TASK PROMPT:
What is needed is a word-for-word copy of the listing below, without pictures.

DATA UNDER STUDY:
........

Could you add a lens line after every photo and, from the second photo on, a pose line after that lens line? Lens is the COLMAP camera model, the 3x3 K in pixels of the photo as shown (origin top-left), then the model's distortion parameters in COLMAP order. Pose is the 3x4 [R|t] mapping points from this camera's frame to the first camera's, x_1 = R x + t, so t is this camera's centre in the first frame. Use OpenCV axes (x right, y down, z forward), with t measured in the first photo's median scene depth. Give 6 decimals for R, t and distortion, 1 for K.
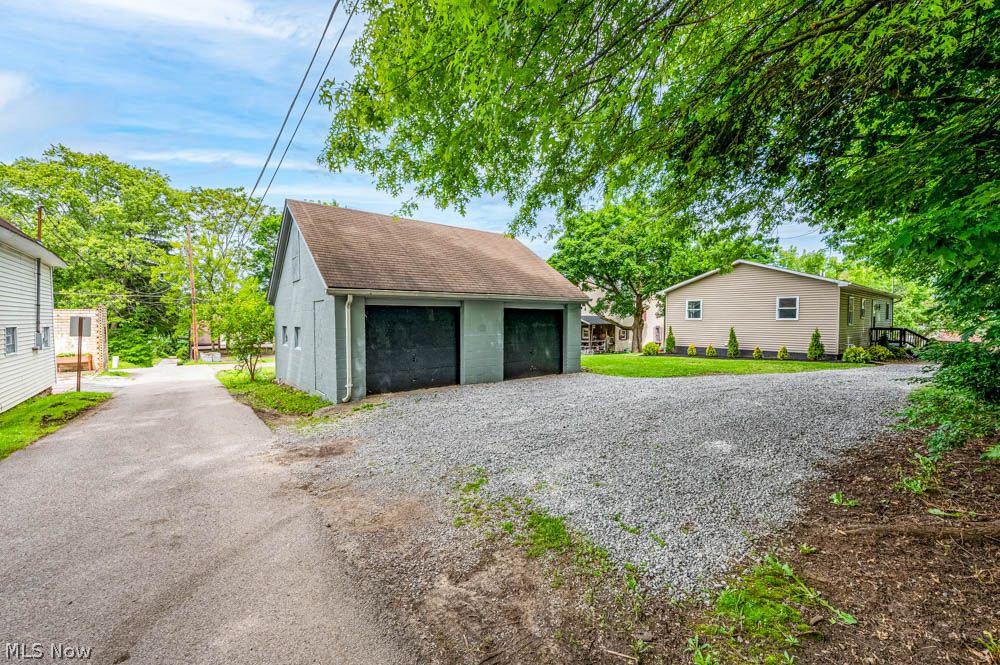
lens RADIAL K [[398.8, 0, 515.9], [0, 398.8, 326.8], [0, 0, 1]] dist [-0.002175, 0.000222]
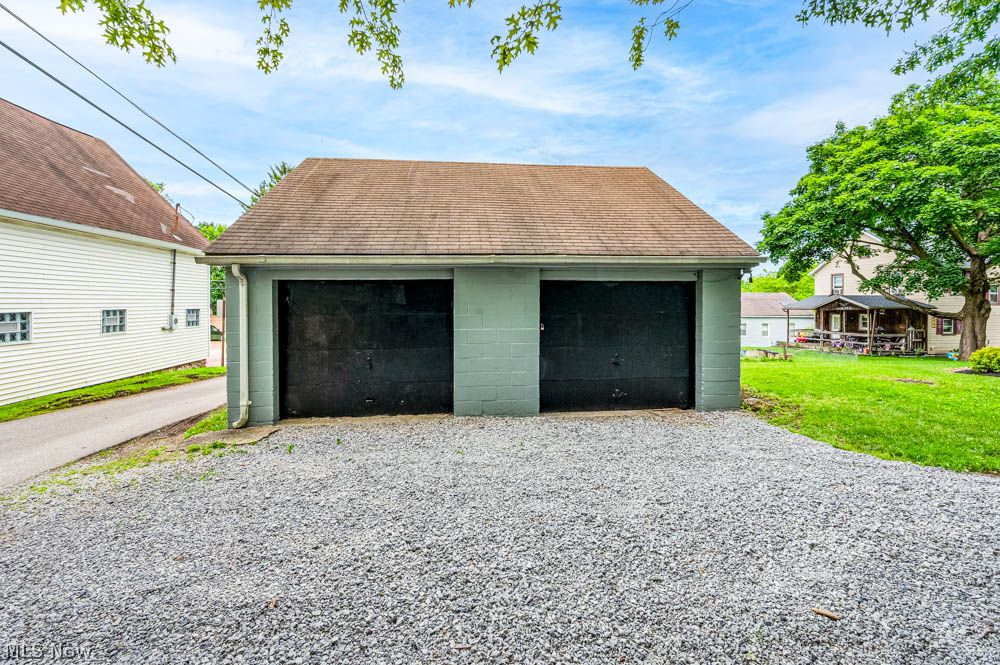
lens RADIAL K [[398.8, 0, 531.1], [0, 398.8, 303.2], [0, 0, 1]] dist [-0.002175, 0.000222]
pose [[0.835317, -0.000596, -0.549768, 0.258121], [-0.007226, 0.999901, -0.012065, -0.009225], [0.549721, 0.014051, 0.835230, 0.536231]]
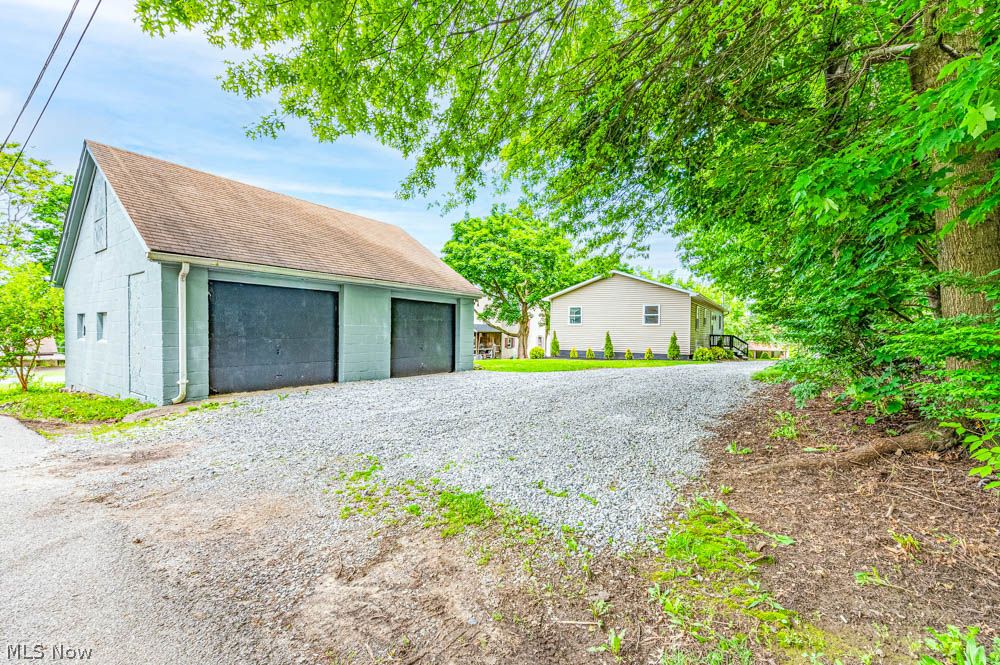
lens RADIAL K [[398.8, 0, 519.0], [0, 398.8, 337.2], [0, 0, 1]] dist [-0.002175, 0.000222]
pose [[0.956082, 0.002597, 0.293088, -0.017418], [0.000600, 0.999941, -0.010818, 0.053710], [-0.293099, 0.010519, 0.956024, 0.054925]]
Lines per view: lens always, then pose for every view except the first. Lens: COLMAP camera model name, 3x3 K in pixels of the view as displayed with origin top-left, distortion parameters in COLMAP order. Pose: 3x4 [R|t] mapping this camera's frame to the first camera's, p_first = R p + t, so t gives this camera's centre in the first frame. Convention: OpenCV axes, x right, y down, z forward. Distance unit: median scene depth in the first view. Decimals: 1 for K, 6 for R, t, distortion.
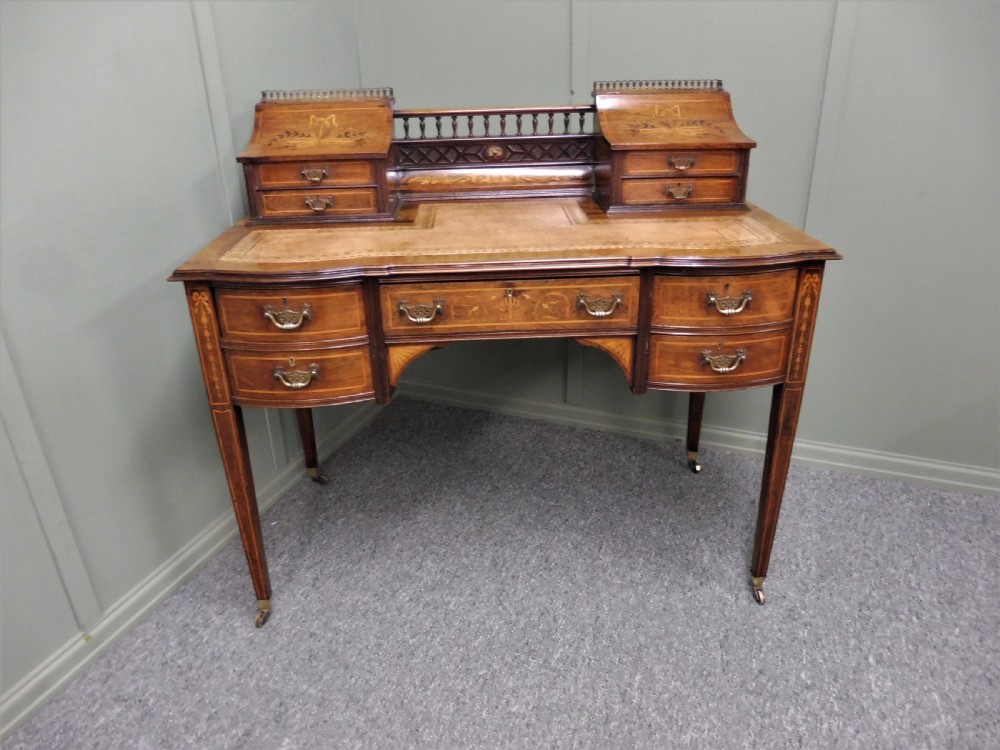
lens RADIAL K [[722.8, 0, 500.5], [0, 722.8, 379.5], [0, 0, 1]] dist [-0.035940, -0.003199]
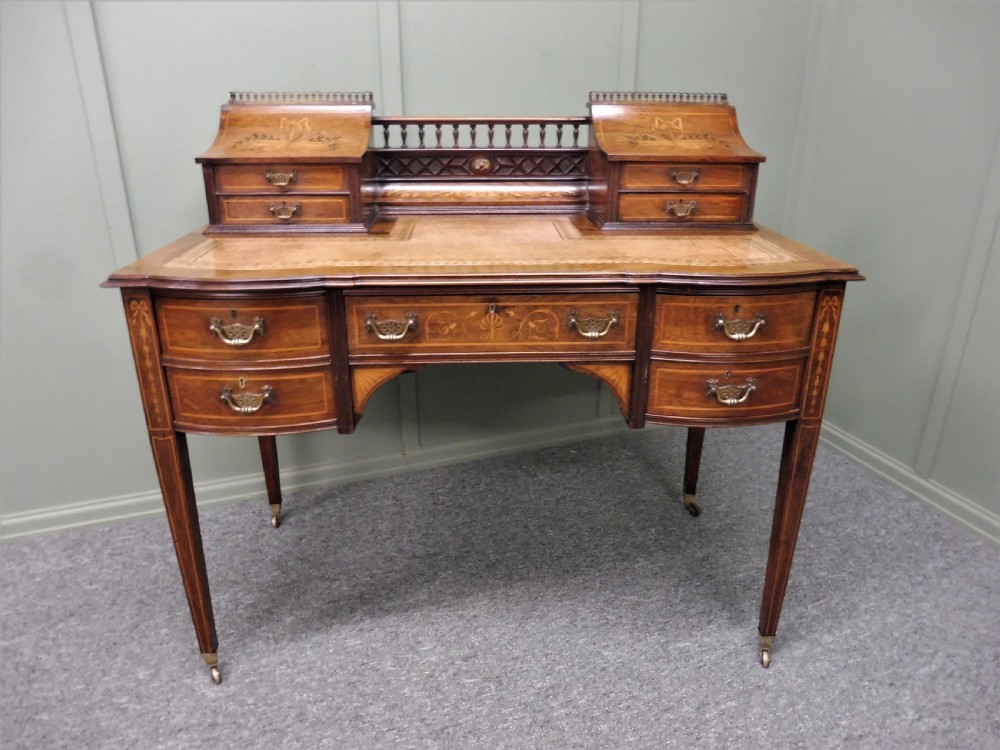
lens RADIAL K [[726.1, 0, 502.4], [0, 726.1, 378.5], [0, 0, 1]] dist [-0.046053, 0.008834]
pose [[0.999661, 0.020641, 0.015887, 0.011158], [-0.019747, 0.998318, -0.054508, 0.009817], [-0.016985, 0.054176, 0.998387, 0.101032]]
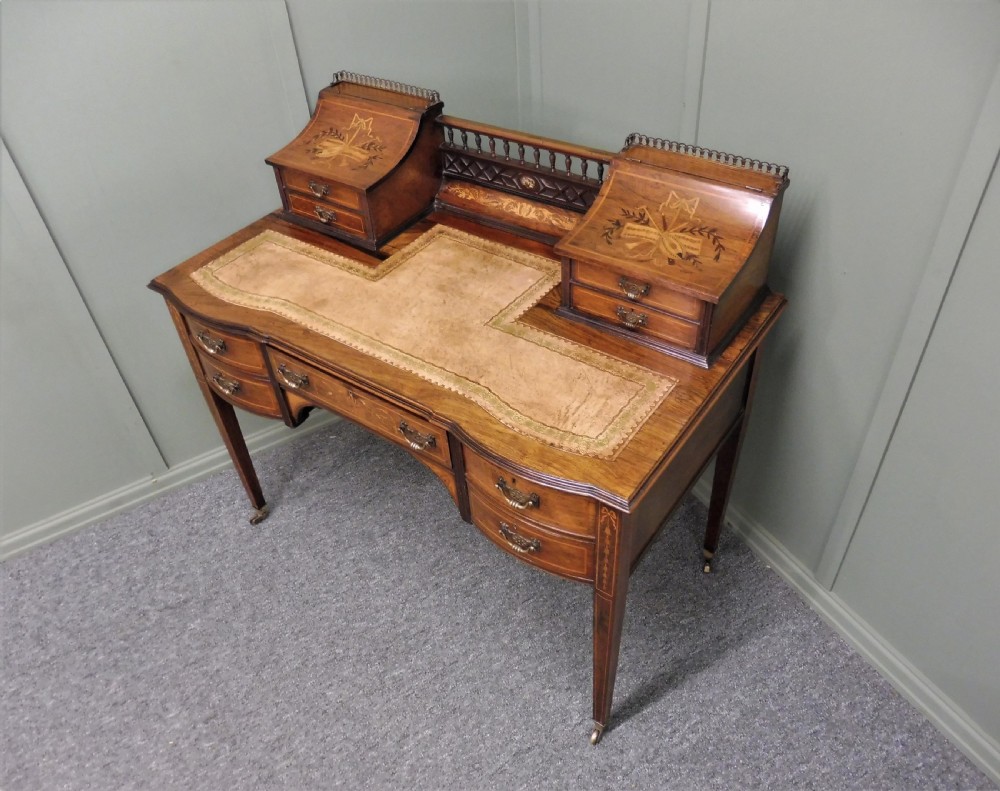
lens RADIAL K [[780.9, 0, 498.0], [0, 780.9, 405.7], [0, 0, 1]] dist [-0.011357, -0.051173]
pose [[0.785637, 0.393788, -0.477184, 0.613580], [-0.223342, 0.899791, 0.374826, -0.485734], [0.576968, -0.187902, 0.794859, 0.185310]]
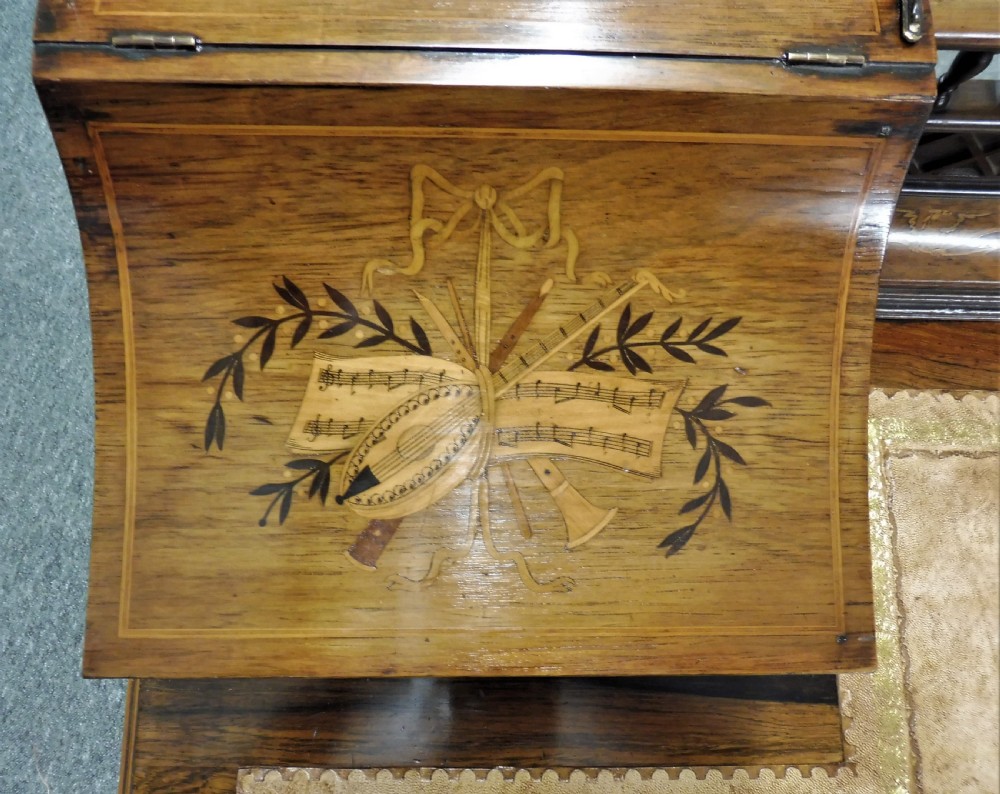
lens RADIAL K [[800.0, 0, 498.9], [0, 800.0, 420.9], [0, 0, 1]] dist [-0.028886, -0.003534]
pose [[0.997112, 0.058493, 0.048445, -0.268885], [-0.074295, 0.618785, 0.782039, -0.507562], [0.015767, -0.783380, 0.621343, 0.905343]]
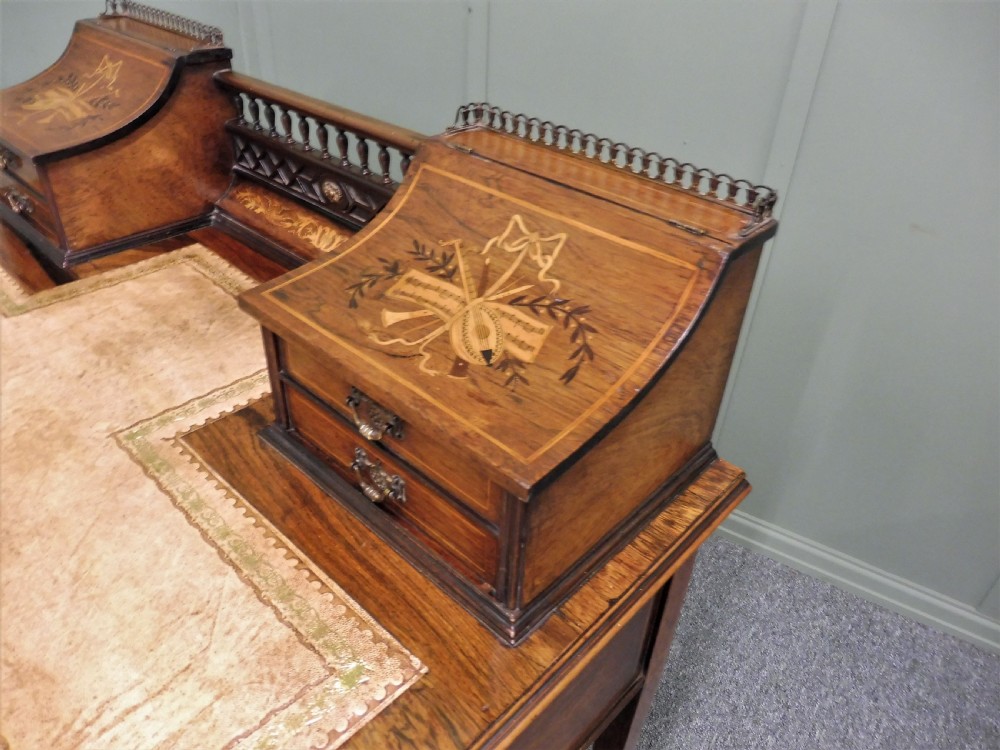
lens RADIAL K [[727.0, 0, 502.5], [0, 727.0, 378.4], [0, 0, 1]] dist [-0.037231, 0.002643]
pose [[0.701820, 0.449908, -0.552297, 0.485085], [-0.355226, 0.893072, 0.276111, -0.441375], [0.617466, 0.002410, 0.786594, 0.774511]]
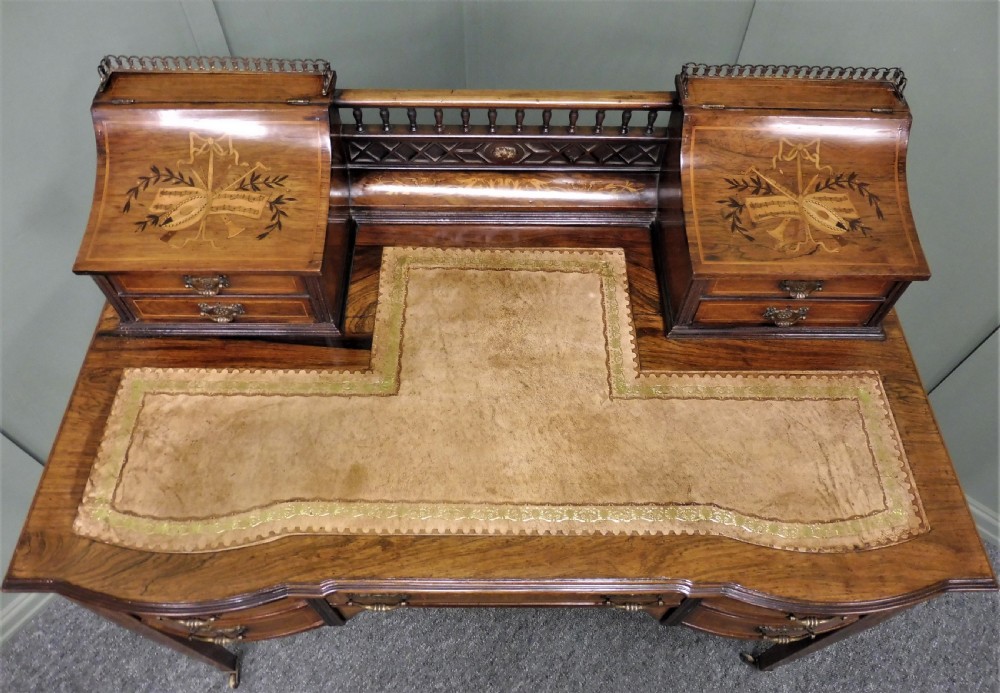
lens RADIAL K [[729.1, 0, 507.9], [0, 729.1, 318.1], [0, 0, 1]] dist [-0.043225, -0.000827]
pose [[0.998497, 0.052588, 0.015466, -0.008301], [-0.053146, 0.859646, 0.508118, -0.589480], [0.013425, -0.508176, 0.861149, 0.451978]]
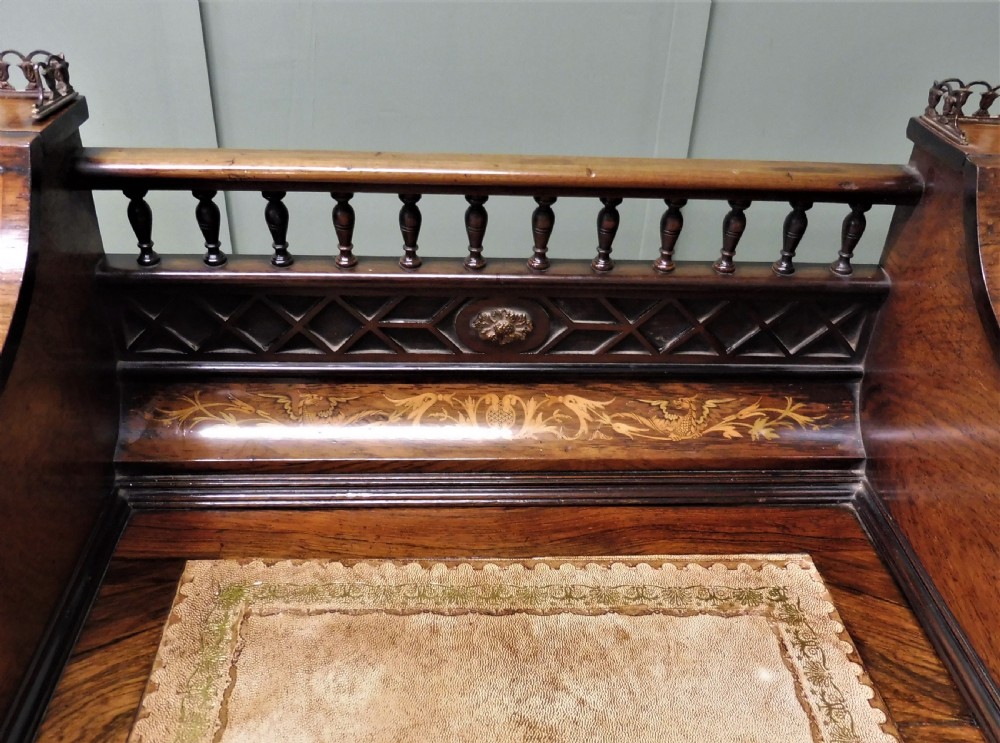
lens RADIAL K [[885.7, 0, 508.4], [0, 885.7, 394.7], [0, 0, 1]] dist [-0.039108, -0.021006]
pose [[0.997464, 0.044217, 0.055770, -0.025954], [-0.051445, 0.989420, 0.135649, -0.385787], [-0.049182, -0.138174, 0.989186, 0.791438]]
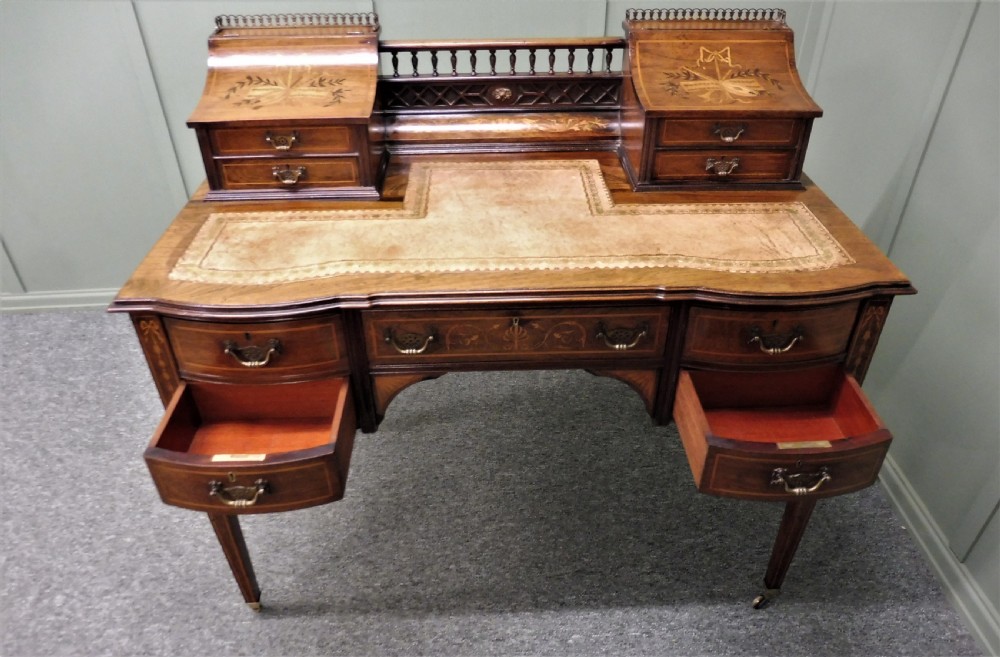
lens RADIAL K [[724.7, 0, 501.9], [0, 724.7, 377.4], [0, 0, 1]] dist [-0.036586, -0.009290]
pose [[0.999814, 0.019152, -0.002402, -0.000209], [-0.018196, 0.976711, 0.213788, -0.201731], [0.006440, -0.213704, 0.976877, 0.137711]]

........

OUTPUT FOR THIS EXERCISE:
Could you add a lens line after every photo and, from the second photo on, a pose line after that lens line? Lens is the COLMAP camera model, the 3x3 K in pixels of the photo as shown (origin top-left), then the model's distortion parameters in COLMAP order. Pose is the 3x4 [R|t] mapping points from this camera's frame to the first camera's, x_1 = R x + t, so t is this camera's centre in the first frame. Use OpenCV axes (x right, y down, z forward), with t measured in the first photo's median scene depth. Give 6 decimals for R, t and distortion, 1 for K.
lens RADIAL K [[398.8, 0, 515.9], [0, 398.8, 326.8], [0, 0, 1]] dist [-0.002175, 0.000222]
lens RADIAL K [[398.8, 0, 531.1], [0, 398.8, 303.2], [0, 0, 1]] dist [-0.002175, 0.000222]
pose [[0.835317, -0.000596, -0.549768, 0.258121], [-0.007226, 0.999901, -0.012065, -0.009225], [0.549721, 0.014051, 0.835230, 0.536231]]
lens RADIAL K [[398.8, 0, 519.0], [0, 398.8, 337.2], [0, 0, 1]] dist [-0.002175, 0.000222]
pose [[0.956082, 0.002597, 0.293088, -0.017418], [0.000600, 0.999941, -0.010818, 0.053710], [-0.293099, 0.010519, 0.956024, 0.054925]]
Lines per view: lens always, then pose for every view except the first. Lens: COLMAP camera model name, 3x3 K in pixels of the view as displayed with origin top-left, distortion parameters in COLMAP order. Pose: 3x4 [R|t] mapping this camera's frame to the first camera's, p_first = R p + t, so t gives this camera's centre in the first frame. Convention: OpenCV axes, x right, y down, z forward. Distance unit: median scene depth in the first view. Decimals: 1 for K, 6 for R, t, distortion.
lens RADIAL K [[722.8, 0, 500.5], [0, 722.8, 379.5], [0, 0, 1]] dist [-0.035940, -0.003199]
lens RADIAL K [[726.1, 0, 502.4], [0, 726.1, 378.5], [0, 0, 1]] dist [-0.046053, 0.008834]
pose [[0.999661, 0.020641, 0.015887, 0.011158], [-0.019747, 0.998318, -0.054508, 0.009817], [-0.016985, 0.054176, 0.998387, 0.101032]]
lens RADIAL K [[780.9, 0, 498.0], [0, 780.9, 405.7], [0, 0, 1]] dist [-0.011357, -0.051173]
pose [[0.785637, 0.393788, -0.477184, 0.613580], [-0.223342, 0.899791, 0.374826, -0.485734], [0.576968, -0.187902, 0.794859, 0.185310]]
lens RADIAL K [[800.0, 0, 498.9], [0, 800.0, 420.9], [0, 0, 1]] dist [-0.028886, -0.003534]
pose [[0.997112, 0.058493, 0.048445, -0.268885], [-0.074295, 0.618785, 0.782039, -0.507562], [0.015767, -0.783380, 0.621343, 0.905343]]
lens RADIAL K [[727.0, 0, 502.5], [0, 727.0, 378.4], [0, 0, 1]] dist [-0.037231, 0.002643]
pose [[0.701820, 0.449908, -0.552297, 0.485085], [-0.355226, 0.893072, 0.276111, -0.441375], [0.617466, 0.002410, 0.786594, 0.774511]]
lens RADIAL K [[729.1, 0, 507.9], [0, 729.1, 318.1], [0, 0, 1]] dist [-0.043225, -0.000827]
pose [[0.998497, 0.052588, 0.015466, -0.008301], [-0.053146, 0.859646, 0.508118, -0.589480], [0.013425, -0.508176, 0.861149, 0.451978]]
lens RADIAL K [[885.7, 0, 508.4], [0, 885.7, 394.7], [0, 0, 1]] dist [-0.039108, -0.021006]
pose [[0.997464, 0.044217, 0.055770, -0.025954], [-0.051445, 0.989420, 0.135649, -0.385787], [-0.049182, -0.138174, 0.989186, 0.791438]]
lens RADIAL K [[724.7, 0, 501.9], [0, 724.7, 377.4], [0, 0, 1]] dist [-0.036586, -0.009290]
pose [[0.999814, 0.019152, -0.002402, -0.000209], [-0.018196, 0.976711, 0.213788, -0.201731], [0.006440, -0.213704, 0.976877, 0.137711]]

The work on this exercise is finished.